GIVEN TEXT
If you are running this notebook outside of SageMaker, the SDK will use your configured AWS CLI configuration. For more information, see Configuring the AWS CLI.

Next, let’s create an execution role in IAM for Step Functions.

2. Create an Execution Role for Step Functions

Your Step Functions workflow requires an IAM role to interact with other services in your AWS environment.

  1. Go to the IAM console.

  2. Select Roles and then Create role.

  3. Under Choose the service that will use this role select Step Functions.

  4. Choose Next until you can enter a Role name.

  5. Enter a name such as datalake-consumer-dev-LambdaTriggerStepFunc and then select Create role.

Next, attach a AWS Managed IAM policy to the role you created as per below steps.

  1. Go to the IAM console.

  2. Select Roles

  3. Search for datalake-consumer-dev-LambdaTriggerStepFunc IAM Role

  4. Under the Permissions tab, click Attach policies and then search for CloudWatchEventsFullAccess IAM Policy managed by AWS.

  5. Click on Attach Policy.

Next, create and attach another new policy to the role you created. As a best practice, the following steps will attach a policy that only provides access to the specific resources and actions needed for this solution.

  1. Under the Permissions tab, click Attach policies and then Create policy.

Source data
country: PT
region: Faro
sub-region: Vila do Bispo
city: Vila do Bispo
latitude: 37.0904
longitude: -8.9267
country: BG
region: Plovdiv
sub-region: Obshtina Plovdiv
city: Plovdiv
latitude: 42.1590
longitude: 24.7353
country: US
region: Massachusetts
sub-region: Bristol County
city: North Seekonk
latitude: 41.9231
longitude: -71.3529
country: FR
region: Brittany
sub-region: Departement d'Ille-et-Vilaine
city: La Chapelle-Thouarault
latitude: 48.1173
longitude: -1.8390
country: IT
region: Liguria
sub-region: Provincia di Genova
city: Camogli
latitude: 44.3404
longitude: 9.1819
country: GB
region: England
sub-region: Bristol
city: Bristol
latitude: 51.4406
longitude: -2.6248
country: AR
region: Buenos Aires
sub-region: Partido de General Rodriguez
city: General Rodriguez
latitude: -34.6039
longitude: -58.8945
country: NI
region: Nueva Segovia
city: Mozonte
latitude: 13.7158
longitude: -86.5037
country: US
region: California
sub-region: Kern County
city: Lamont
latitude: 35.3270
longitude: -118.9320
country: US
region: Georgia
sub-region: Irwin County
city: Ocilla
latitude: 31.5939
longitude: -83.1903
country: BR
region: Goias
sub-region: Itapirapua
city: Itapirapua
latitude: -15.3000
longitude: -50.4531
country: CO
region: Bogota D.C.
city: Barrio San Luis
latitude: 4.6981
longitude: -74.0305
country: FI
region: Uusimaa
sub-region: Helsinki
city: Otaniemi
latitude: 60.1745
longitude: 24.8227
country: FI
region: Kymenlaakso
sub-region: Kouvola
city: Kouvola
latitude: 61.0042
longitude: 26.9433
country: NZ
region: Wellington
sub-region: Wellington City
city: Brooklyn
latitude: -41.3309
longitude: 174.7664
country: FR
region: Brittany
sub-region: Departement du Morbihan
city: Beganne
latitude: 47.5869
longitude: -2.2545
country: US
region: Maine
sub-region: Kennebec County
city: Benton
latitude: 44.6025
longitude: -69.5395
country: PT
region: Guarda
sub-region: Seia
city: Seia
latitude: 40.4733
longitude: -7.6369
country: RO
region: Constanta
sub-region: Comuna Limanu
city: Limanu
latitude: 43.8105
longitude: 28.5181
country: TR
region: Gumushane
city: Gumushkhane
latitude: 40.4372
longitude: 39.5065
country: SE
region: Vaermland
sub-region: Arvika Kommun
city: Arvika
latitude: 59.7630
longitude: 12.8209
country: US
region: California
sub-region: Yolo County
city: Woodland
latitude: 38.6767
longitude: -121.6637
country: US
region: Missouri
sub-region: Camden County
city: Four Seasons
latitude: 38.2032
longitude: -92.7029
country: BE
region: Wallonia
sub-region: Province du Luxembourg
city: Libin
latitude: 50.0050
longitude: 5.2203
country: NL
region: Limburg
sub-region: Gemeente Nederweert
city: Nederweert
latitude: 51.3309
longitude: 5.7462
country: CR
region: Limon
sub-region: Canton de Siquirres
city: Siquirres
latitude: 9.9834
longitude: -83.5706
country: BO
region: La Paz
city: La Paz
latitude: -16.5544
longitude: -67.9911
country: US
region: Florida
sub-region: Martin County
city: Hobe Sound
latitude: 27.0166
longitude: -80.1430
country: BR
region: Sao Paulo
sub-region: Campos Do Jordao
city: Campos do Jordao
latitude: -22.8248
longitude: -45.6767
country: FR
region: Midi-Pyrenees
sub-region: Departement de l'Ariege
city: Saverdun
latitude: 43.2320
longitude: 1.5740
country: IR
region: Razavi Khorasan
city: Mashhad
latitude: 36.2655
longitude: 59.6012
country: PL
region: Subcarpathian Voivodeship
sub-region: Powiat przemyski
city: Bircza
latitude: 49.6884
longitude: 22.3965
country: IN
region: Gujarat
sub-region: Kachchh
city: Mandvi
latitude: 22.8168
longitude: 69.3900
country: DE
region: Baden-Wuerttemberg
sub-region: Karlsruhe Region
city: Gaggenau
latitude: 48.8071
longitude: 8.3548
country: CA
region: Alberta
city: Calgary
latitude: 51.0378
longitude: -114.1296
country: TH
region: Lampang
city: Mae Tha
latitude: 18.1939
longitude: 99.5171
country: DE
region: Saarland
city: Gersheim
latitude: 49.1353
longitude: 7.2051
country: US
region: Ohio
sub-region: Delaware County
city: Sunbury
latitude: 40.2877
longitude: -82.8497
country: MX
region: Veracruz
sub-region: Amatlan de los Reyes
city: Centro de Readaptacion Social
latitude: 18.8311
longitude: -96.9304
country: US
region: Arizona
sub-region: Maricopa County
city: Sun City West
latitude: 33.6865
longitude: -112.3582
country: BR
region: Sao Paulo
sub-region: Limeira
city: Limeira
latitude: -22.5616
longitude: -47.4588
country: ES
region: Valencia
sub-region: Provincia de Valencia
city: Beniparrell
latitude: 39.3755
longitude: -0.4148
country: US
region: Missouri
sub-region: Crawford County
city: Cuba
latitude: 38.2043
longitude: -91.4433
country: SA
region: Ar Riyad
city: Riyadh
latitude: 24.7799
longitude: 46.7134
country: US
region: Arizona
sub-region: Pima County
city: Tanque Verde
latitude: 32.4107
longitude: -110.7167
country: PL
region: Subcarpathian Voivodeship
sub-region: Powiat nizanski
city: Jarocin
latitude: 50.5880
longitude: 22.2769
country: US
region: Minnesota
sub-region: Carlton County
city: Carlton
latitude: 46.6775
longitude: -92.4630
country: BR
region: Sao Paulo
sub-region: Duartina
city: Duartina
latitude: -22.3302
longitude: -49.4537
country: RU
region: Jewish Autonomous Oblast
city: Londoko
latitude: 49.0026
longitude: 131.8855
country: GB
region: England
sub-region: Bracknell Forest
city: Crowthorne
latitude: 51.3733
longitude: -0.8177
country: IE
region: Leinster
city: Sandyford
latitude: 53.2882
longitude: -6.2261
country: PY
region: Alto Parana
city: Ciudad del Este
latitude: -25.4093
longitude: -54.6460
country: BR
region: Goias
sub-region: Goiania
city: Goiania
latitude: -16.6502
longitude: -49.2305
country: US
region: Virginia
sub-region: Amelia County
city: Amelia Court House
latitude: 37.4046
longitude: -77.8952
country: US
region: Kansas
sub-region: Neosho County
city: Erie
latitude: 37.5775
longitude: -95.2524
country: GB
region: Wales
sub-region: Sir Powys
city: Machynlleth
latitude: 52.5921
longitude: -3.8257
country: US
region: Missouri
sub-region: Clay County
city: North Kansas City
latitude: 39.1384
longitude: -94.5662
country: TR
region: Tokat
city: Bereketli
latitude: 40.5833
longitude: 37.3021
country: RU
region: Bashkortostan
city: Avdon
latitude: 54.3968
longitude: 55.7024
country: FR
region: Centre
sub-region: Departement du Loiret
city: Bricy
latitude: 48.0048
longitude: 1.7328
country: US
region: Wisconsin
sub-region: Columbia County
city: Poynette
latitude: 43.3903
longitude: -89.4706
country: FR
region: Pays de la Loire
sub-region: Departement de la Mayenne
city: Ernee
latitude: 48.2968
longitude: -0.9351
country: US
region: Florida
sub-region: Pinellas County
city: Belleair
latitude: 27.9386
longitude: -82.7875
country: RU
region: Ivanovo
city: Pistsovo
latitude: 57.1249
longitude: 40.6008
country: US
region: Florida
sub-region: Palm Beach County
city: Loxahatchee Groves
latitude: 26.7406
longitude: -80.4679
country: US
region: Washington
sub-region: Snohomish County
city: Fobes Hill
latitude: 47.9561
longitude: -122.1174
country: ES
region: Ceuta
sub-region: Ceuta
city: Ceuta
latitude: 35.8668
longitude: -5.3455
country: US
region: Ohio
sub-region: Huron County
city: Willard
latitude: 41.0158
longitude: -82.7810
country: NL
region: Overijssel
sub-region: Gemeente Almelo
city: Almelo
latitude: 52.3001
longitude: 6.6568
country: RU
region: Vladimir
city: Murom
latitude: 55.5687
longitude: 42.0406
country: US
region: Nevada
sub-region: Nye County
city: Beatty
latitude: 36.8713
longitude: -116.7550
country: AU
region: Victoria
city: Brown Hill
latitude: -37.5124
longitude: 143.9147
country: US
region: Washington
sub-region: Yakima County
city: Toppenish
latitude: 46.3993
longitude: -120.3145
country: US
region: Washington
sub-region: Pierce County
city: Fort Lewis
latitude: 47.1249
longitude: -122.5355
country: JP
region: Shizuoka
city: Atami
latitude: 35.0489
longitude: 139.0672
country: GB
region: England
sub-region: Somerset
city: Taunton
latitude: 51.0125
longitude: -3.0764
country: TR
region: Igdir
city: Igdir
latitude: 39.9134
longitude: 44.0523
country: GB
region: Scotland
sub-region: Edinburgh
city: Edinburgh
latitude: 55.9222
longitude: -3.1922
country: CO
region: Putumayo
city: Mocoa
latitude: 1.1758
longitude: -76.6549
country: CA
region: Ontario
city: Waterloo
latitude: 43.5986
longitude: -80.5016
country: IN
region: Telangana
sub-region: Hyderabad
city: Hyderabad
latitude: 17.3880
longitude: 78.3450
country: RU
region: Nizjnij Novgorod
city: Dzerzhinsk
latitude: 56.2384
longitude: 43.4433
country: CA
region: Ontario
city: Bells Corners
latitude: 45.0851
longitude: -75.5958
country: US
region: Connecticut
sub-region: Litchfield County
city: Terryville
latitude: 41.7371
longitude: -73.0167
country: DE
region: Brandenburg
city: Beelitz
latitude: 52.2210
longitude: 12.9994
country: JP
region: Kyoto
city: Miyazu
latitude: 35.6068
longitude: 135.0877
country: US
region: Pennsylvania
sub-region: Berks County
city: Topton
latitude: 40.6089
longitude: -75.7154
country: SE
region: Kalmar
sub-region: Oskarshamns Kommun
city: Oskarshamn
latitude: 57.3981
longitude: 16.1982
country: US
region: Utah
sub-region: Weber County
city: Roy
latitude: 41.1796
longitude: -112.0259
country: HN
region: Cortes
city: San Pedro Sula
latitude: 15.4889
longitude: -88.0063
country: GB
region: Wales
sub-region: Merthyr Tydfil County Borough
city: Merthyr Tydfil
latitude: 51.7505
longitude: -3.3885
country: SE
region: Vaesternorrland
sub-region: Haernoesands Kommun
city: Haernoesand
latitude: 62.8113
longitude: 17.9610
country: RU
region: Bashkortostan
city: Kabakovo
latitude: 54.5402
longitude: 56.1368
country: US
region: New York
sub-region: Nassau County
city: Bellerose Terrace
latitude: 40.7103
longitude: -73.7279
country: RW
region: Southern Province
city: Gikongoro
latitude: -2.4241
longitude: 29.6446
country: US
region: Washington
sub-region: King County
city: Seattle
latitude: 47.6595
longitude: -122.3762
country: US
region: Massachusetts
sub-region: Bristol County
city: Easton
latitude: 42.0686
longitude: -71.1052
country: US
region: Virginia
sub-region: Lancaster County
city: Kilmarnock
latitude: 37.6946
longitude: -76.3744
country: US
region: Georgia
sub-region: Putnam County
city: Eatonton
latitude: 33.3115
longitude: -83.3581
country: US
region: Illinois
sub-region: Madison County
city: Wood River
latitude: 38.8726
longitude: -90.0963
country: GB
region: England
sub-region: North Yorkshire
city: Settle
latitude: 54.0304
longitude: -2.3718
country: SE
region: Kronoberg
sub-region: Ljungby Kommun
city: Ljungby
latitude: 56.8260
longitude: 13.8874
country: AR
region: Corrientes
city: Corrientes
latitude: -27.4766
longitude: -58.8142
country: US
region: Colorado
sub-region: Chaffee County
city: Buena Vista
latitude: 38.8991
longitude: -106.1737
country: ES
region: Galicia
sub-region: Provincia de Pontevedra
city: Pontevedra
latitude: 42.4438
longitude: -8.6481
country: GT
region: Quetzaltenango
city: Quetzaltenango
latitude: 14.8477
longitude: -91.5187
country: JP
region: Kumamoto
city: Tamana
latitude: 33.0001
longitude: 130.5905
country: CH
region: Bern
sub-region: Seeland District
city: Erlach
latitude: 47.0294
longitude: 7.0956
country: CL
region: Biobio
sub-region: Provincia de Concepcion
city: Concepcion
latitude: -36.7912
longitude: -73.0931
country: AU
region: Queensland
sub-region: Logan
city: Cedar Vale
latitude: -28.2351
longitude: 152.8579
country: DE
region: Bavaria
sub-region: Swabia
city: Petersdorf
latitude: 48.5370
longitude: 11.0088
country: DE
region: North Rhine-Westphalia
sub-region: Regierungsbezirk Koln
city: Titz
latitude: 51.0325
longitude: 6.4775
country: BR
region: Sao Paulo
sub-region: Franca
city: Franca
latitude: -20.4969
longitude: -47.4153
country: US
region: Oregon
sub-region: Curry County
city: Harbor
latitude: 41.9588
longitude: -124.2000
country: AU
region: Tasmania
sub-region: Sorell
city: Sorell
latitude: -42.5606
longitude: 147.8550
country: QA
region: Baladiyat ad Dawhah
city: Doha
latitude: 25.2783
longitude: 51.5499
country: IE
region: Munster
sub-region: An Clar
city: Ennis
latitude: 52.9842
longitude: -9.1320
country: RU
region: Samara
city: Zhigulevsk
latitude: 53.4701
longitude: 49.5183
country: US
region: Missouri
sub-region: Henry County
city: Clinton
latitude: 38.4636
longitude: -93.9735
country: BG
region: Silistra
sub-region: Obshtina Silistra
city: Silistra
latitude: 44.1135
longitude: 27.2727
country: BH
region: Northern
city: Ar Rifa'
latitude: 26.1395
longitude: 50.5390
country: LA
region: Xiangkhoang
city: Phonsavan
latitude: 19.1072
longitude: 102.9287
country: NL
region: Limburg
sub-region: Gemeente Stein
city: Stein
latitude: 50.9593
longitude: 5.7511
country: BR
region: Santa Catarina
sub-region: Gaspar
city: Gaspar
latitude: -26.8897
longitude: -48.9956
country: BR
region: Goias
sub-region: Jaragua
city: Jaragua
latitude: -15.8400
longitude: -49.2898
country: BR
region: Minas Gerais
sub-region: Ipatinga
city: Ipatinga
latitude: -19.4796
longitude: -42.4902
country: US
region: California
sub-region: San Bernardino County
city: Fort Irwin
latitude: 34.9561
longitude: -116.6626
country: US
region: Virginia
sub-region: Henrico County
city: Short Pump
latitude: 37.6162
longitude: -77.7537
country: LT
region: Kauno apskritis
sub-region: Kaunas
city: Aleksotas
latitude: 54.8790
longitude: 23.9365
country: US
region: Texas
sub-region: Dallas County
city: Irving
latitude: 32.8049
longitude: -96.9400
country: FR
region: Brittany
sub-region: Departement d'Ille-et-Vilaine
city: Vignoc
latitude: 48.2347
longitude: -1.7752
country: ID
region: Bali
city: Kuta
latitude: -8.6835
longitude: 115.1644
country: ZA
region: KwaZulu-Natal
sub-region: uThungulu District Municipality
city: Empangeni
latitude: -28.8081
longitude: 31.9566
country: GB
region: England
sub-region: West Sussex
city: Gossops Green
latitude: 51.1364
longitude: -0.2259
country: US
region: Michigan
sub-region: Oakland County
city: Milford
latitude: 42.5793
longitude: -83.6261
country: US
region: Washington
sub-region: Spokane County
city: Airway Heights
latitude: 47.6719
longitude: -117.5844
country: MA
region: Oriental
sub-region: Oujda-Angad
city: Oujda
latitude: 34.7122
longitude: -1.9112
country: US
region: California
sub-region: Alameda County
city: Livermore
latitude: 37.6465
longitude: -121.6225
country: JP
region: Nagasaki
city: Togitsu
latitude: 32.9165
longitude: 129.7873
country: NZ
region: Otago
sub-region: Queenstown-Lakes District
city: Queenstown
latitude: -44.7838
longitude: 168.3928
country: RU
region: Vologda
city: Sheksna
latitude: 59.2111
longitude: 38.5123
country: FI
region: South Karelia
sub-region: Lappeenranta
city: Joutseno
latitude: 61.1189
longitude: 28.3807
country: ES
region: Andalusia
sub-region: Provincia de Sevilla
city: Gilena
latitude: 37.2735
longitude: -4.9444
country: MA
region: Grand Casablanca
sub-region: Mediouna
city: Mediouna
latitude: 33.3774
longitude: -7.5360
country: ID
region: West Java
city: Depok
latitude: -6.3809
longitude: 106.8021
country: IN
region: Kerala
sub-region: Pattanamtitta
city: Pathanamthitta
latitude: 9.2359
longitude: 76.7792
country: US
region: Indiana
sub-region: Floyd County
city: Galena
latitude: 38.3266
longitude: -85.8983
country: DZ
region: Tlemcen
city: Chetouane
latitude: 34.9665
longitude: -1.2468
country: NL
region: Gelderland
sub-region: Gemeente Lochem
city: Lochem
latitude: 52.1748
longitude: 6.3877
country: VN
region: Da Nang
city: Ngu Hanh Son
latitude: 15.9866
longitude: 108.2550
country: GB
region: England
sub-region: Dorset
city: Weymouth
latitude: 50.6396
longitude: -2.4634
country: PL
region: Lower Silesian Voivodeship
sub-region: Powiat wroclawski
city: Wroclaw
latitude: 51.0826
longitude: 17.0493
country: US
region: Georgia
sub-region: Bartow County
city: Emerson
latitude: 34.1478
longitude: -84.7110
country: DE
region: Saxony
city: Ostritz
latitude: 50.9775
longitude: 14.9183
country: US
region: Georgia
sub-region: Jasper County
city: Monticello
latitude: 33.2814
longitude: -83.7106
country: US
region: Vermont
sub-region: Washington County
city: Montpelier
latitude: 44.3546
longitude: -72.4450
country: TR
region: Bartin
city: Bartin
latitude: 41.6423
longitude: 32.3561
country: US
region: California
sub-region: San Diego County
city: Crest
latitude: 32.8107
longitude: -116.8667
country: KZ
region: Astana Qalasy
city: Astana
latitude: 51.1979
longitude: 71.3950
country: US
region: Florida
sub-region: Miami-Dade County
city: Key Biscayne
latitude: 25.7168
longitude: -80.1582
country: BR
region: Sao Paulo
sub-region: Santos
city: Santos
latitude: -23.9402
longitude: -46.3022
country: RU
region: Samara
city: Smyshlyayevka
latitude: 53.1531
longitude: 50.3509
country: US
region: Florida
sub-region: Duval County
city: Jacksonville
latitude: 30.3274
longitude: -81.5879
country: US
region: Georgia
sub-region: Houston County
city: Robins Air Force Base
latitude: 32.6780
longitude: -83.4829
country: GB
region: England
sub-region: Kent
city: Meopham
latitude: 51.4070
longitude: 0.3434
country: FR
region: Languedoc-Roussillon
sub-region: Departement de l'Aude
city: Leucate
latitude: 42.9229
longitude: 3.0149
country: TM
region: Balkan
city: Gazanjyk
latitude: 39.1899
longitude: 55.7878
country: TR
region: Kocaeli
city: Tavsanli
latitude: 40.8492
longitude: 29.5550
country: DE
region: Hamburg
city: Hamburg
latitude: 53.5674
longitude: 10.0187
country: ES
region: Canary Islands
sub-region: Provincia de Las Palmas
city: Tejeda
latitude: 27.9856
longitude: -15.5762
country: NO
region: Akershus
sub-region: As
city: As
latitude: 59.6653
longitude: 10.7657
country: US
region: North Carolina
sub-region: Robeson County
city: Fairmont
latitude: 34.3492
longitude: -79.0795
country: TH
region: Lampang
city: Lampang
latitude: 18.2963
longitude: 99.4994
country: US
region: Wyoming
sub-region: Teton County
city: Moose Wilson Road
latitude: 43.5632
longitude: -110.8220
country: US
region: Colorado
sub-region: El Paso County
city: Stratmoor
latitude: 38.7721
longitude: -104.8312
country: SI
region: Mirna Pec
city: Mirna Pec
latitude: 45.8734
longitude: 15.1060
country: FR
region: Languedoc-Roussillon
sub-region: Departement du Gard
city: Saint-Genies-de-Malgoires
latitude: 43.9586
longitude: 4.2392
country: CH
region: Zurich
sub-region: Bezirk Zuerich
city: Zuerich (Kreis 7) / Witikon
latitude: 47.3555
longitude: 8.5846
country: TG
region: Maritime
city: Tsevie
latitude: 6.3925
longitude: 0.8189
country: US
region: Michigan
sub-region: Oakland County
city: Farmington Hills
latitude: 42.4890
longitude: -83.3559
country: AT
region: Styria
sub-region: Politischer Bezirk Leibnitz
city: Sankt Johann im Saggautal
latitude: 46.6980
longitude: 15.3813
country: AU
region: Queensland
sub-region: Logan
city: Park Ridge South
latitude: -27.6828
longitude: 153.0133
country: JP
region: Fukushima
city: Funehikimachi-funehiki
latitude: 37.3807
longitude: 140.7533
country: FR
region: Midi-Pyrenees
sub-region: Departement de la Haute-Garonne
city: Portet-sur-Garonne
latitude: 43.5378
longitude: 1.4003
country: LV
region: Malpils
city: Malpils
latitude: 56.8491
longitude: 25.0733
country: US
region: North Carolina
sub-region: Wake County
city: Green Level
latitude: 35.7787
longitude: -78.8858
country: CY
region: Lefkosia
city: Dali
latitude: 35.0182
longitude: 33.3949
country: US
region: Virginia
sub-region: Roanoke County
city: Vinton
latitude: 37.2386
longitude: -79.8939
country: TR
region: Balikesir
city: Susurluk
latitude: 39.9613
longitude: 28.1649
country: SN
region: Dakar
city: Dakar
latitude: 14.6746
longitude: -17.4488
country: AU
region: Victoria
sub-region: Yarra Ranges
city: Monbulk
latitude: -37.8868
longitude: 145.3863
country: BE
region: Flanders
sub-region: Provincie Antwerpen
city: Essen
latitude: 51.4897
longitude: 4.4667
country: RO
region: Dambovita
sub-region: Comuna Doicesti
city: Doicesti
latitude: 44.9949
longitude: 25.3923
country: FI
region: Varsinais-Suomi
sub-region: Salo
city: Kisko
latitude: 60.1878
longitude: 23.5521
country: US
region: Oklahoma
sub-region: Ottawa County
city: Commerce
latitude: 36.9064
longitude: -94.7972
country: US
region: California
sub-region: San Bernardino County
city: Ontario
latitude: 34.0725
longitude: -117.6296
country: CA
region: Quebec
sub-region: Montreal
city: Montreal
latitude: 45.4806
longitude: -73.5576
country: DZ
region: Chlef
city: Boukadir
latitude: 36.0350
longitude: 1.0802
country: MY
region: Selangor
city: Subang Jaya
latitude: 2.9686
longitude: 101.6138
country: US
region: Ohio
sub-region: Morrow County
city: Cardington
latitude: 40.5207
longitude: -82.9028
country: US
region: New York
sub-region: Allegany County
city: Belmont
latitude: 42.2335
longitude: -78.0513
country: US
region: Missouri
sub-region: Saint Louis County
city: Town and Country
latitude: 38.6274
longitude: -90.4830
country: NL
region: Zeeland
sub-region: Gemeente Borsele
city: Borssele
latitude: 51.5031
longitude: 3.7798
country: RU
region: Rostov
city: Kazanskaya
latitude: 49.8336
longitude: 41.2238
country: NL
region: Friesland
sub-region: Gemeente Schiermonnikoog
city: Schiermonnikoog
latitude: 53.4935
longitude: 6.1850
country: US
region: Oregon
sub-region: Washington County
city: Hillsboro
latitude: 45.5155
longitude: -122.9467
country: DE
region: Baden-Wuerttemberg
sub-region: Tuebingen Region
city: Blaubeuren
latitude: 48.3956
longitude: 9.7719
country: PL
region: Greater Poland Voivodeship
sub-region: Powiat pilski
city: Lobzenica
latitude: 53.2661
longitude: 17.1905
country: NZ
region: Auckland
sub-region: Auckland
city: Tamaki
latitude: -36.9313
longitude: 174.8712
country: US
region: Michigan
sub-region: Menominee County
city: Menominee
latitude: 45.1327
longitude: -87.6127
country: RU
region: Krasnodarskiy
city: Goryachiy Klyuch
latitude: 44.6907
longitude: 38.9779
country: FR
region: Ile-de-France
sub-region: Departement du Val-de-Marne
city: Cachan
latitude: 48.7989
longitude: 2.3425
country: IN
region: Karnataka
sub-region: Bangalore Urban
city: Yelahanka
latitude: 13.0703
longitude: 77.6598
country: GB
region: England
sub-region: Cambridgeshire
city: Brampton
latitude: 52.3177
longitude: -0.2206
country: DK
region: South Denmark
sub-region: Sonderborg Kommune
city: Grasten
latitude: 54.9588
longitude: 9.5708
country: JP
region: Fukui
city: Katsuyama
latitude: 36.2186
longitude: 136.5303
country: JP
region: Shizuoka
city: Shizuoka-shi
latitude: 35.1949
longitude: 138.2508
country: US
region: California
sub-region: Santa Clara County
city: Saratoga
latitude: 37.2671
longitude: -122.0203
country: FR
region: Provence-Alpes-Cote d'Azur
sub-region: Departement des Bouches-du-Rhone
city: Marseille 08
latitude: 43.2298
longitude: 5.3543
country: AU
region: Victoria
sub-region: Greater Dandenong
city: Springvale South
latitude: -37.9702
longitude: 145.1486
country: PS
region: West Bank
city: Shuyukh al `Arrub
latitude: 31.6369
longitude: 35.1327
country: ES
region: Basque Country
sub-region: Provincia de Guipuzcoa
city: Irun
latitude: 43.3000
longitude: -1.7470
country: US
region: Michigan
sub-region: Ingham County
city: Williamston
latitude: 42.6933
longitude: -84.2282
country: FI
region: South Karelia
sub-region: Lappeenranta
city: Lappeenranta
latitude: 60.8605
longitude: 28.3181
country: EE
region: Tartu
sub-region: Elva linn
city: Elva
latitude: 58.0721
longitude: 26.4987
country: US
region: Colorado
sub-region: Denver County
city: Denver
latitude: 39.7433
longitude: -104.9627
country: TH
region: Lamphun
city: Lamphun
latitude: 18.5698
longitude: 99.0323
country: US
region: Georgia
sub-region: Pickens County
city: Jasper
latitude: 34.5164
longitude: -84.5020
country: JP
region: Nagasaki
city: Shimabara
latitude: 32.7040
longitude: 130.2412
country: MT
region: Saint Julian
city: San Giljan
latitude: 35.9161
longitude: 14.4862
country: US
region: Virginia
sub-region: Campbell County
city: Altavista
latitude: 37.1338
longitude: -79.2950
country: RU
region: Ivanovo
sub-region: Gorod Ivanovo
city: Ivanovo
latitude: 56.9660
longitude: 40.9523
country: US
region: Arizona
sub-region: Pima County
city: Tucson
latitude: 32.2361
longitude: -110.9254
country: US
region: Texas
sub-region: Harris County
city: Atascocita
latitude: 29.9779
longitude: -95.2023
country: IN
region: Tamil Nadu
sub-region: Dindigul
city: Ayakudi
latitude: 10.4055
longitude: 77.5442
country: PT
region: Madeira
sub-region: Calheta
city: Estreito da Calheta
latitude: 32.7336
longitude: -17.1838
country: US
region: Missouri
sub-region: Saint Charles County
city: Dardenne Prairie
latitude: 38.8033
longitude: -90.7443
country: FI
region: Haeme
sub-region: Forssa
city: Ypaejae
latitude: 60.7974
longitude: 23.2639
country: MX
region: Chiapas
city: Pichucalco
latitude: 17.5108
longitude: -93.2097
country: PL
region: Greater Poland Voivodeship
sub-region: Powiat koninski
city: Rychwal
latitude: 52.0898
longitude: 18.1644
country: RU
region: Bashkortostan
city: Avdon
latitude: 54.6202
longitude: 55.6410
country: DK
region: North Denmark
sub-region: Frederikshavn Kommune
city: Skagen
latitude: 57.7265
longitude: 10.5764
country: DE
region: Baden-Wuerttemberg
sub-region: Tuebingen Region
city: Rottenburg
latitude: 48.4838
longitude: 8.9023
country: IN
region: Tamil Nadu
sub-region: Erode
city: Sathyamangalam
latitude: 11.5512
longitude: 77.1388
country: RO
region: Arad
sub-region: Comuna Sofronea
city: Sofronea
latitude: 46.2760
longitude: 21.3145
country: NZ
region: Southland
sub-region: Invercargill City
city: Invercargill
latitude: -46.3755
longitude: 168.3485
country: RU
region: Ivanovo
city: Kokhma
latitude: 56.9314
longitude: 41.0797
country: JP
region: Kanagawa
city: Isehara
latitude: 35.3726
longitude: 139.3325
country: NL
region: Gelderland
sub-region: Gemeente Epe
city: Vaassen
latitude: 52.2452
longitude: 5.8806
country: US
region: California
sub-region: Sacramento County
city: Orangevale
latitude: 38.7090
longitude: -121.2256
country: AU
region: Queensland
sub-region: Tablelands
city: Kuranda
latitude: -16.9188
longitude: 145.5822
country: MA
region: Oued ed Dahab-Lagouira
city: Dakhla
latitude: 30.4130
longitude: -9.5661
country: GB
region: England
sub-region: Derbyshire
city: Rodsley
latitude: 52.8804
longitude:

PROMPT A
Copy the Step Functions role guide from "Your Step Functions" to "a Role name.".
PROMPT B
Answer these questions using the Step Functions role guide:
(i) Which service should be selected under "Choose the service that will use this role"?
(ii) Which AWS managed IAM policy is searched for under the Permissions tab?
(iii) What does the SDK use when the notebook runs outside of SageMaker?
PROMPT C
Carry the Step Functions role guide forward from its last sentence with the steps that come next.
The items have no connection to the Step Functions role guide.

EXERCISE OUTPUT A
Your Step Functions workflow requires an IAM role to interact with other services in your AWS environment.

  1. Go to the IAM console.

  2. Select Roles and then Create role.

  3. Under Choose the service that will use this role select Step Functions.

  4. Choose Next until you can enter a Role name.

EXERCISE OUTPUT B
(i) Step Functions
(ii) CloudWatchEventsFullAccess
(iii) The configured AWS CLI configuration

EXERCISE OUTPUT C
  2. Enter the following in the JSON tab:

{
    "Version": "2012-10-17",
    "Statement": [
        {
            "Sid": "VisualEditor0",
            "Effect": "Allow",
            "Action": [
                "events:PutTargets",
                "events:DescribeRule",
                "events:PutRule"
            ],
            "Resource": [
                "arn:aws-cn:events:*:*:rule/StepFunctionsGetEventsForSageMakerTrainingJobsRule",
                "arn:aws-cn:events:*:*:rule/StepFunctionsGetEventsForSageMakerTransformJobsRule",
                "arn:aws-cn:events:*:*:rule/StepFunctionsGetEventsForSageMakerTuningJobsRule",
                "arn:aws-cn:events:*:*:rule/StepFunctionsGetEventsForECSTaskRule",
                "arn:aws-cn:events:*:*:rule/StepFunctionsGetEventsForBatchJobsRule"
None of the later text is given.